== Required action ==
The required output is every entry below, copied exactly.

┌──

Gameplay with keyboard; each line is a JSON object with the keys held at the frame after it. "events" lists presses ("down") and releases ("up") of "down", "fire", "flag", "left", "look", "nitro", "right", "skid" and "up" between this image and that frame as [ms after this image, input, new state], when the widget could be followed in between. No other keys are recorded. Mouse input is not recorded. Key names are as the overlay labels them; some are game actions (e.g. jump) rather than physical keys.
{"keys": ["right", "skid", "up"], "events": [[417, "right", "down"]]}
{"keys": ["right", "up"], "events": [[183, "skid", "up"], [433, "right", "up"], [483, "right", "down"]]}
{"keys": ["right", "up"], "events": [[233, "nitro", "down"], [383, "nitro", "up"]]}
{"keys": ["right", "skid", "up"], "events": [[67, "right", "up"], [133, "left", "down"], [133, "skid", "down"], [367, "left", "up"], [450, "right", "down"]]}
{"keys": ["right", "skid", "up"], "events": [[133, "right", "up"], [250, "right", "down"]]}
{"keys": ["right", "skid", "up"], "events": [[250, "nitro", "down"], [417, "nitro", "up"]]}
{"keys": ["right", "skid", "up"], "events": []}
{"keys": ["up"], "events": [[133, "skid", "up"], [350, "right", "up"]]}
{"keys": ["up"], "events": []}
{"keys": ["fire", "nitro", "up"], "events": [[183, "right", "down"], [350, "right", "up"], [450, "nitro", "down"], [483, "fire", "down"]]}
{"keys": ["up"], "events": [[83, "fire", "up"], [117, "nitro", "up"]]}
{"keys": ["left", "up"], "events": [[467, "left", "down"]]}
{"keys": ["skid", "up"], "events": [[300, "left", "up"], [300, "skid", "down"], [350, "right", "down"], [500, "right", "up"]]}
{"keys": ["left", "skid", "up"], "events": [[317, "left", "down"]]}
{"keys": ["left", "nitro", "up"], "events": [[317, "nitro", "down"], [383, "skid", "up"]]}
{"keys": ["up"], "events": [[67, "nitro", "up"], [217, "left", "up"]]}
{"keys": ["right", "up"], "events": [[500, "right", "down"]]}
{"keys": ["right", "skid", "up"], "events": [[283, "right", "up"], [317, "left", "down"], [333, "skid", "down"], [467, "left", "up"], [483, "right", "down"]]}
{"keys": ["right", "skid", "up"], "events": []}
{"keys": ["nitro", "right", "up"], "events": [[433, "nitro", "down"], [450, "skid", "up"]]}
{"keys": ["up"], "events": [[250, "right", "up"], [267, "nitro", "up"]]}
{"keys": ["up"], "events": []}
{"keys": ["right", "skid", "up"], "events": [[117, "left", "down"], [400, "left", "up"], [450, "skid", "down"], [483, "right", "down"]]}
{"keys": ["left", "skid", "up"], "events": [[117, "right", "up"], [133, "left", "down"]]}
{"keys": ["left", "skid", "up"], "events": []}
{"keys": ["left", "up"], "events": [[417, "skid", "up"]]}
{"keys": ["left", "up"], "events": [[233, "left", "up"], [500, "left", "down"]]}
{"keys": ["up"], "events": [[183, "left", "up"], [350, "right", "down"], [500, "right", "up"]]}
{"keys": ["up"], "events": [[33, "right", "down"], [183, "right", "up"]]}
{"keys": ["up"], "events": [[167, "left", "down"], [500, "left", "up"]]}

└──

== Answer to this task ==
Gameplay with keyboard; each line is a JSON object with the keys held at the frame after it. "events" lists presses ("down") and releases ("up") of "down", "fire", "flag", "left", "look", "nitro", "right", "skid" and "up" between this image and that frame as [ms after this image, input, new state], when the widget could be followed in between. No other keys are recorded. Mouse input is not recorded. Key names are as the overlay labels them; some are game actions (e.g. jump) rather than physical keys.
{"keys": ["right", "skid", "up"], "events": [[417, "right", "down"]]}
{"keys": ["right", "up"], "events": [[183, "skid", "up"], [433, "right", "up"], [483, "right", "down"]]}
{"keys": ["right", "up"], "events": [[233, "nitro", "down"], [383, "nitro", "up"]]}
{"keys": ["right", "skid", "up"], "events": [[67, "right", "up"], [133, "left", "down"], [133, "skid", "down"], [367, "left", "up"], [450, "right", "down"]]}
{"keys": ["right", "skid", "up"], "events": [[133, "right", "up"], [250, "right", "down"]]}
{"keys": ["right", "skid", "up"], "events": [[250, "nitro", "down"], [417, "nitro", "up"]]}
{"keys": ["right", "skid", "up"], "events": []}
{"keys": ["up"], "events": [[133, "skid", "up"], [350, "right", "up"]]}
{"keys": ["up"], "events": []}
{"keys": ["fire", "nitro", "up"], "events": [[183, "right", "down"], [350, "right", "up"], [450, "nitro", "down"], [483, "fire", "down"]]}
{"keys": ["up"], "events": [[83, "fire", "up"], [117, "nitro", "up"]]}
{"keys": ["left", "up"], "events": [[467, "left", "down"]]}
{"keys": ["skid", "up"], "events": [[300, "left", "up"], [300, "skid", "down"], [350, "right", "down"], [500, "right", "up"]]}
{"keys": ["left", "skid", "up"], "events": [[317, "left", "down"]]}
{"keys": ["left", "nitro", "up"], "events": [[317, "nitro", "down"], [383, "skid", "up"]]}
{"keys": ["up"], "events": [[67, "nitro", "up"], [217, "left", "up"]]}
{"keys": ["right", "up"], "events": [[500, "right", "down"]]}
{"keys": ["right", "skid", "up"], "events": [[283, "right", "up"], [317, "left", "down"], [333, "skid", "down"], [467, "left", "up"], [483, "right", "down"]]}
{"keys": ["right", "skid", "up"], "events": []}
{"keys": ["nitro", "right", "up"], "events": [[433, "nitro", "down"], [450, "skid", "up"]]}
{"keys": ["up"], "events": [[250, "right", "up"], [267, "nitro", "up"]]}
{"keys": ["up"], "events": []}
{"keys": ["right", "skid", "up"], "events": [[117, "left", "down"], [400, "left", "up"], [450, "skid", "down"], [483, "right", "down"]]}
{"keys": ["left", "skid", "up"], "events": [[117, "right", "up"], [133, "left", "down"]]}
{"keys": ["left", "skid", "up"], "events": []}
{"keys": ["left", "up"], "events": [[417, "skid", "up"]]}
{"keys": ["left", "up"], "events": [[233, "left", "up"], [500, "left", "down"]]}
{"keys": ["up"], "events": [[183, "left", "up"], [350, "right", "down"], [500, "right", "up"]]}
{"keys": ["up"], "events": [[33, "right", "down"], [183, "right", "up"]]}
{"keys": ["up"], "events": [[167, "left", "down"], [500, "left", "up"]]}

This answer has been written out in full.